Since that fateful day I've been dissociatively spreading public awareness about this no-voice phenomenon. But unfortunately for propriety and this blog, I have many voices in my head.

On the day this information broke my brain, I'd had a very painful treatment done to a painful part of my body. But an entire tube of lidocaine made no difference knowing I love someone whose cerebral home has silence, not their mom.

I discovered that their thought to speech ratio is: Thought arrival ---> thought said out loud.

My thought to speech ratio is: Thought thinking of arrival ---> thought trying to get into Airport Lounge without a credit card ---> thought failing despite overconfident flirting with the concierge ---> thought getting itself a drink it cannot afford ----> thought missing flight ----> thought being awoken by airport staff ----> thought said out loud.

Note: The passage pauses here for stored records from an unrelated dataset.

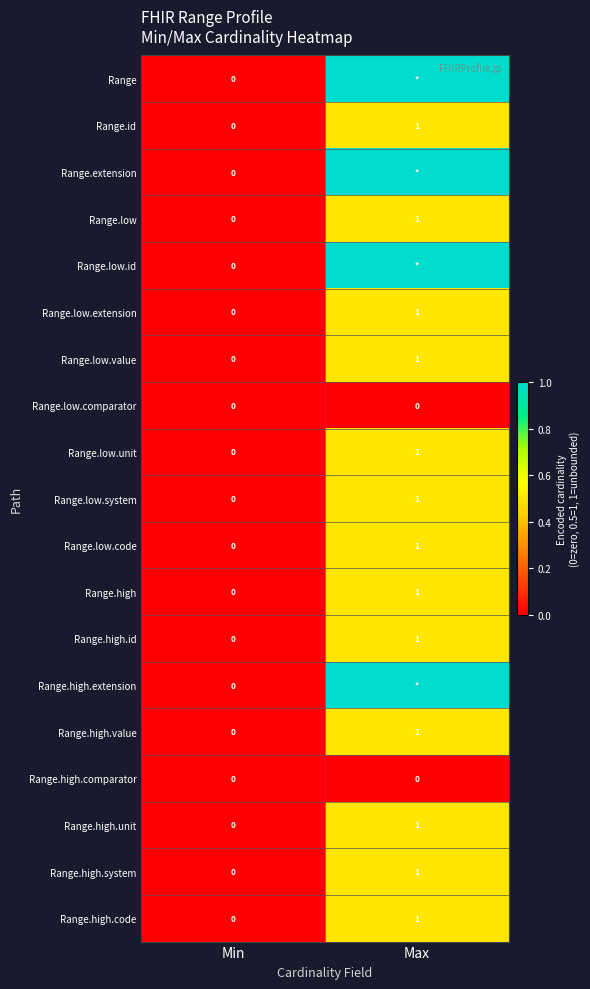

Which category has the lowest value in the Range.high.system series?

Min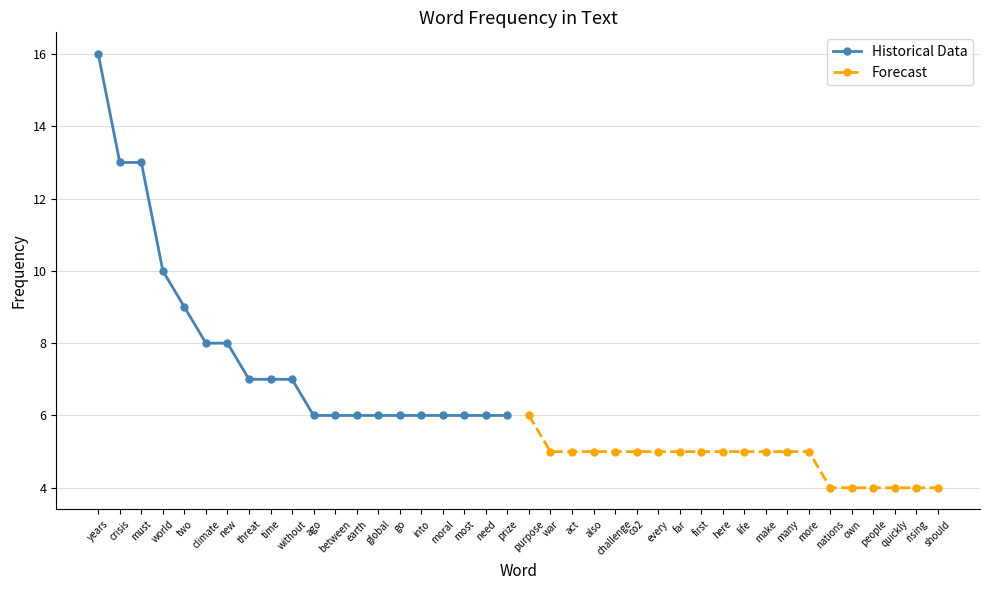

Is it true that Forecast equals 8 at more?

False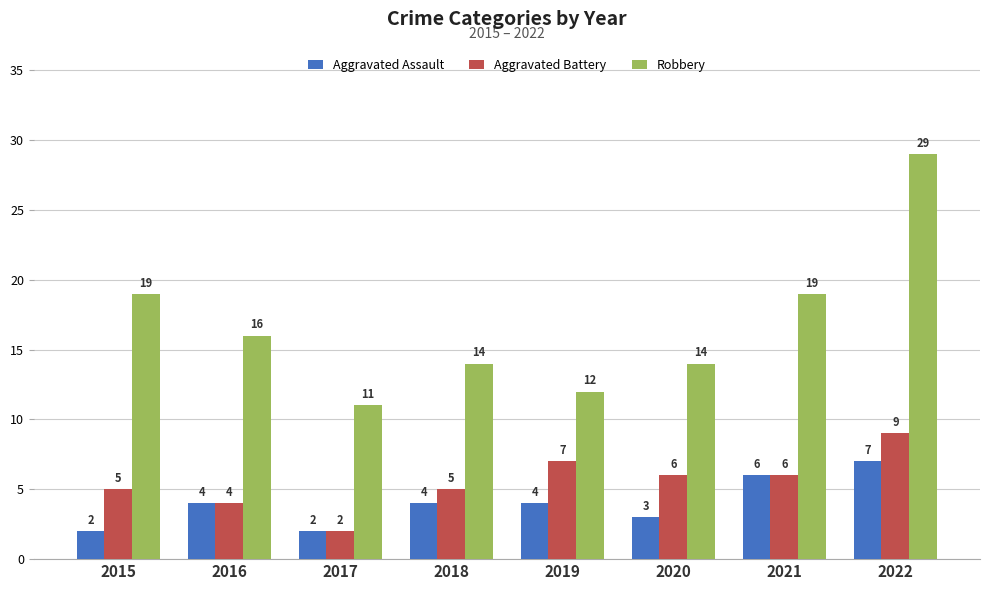

At which label does Aggravated Battery reach its peak?

2022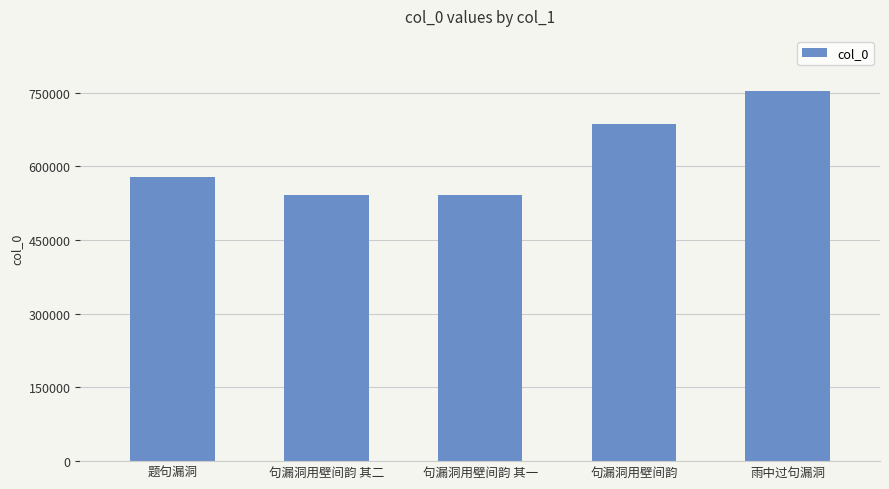

What is the smallest value displayed?

541297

I am deeply threatened by the existence of people without second person birds talking to them in their heads.

I like birds, even in second person. But mine learnt long ago to unionise. This is why I live with a cat. So he can murder them in my sleep.

I imagine people without second person birds achieve things. Like, being alive very efficiently. Getting stuff done. They can do it!... and some other book titles.

I saw it with my friend. They were extraordinary at self-belief in the sense that they didn't believe there was a self. I imagine Buddhists constantly being proud of them. Someone at a thing I'm sitting at asked how to write without the fear of being perceived. It was me.

The answer is a person without second person birds.

If I didn't have a bird processor in my brain, would I be great at life and life-ing? Would I get a credit card? Would I also have become a book title?

As my favourite Eels song says, "If you're small and on a search, I've got a feeder for you to perch on."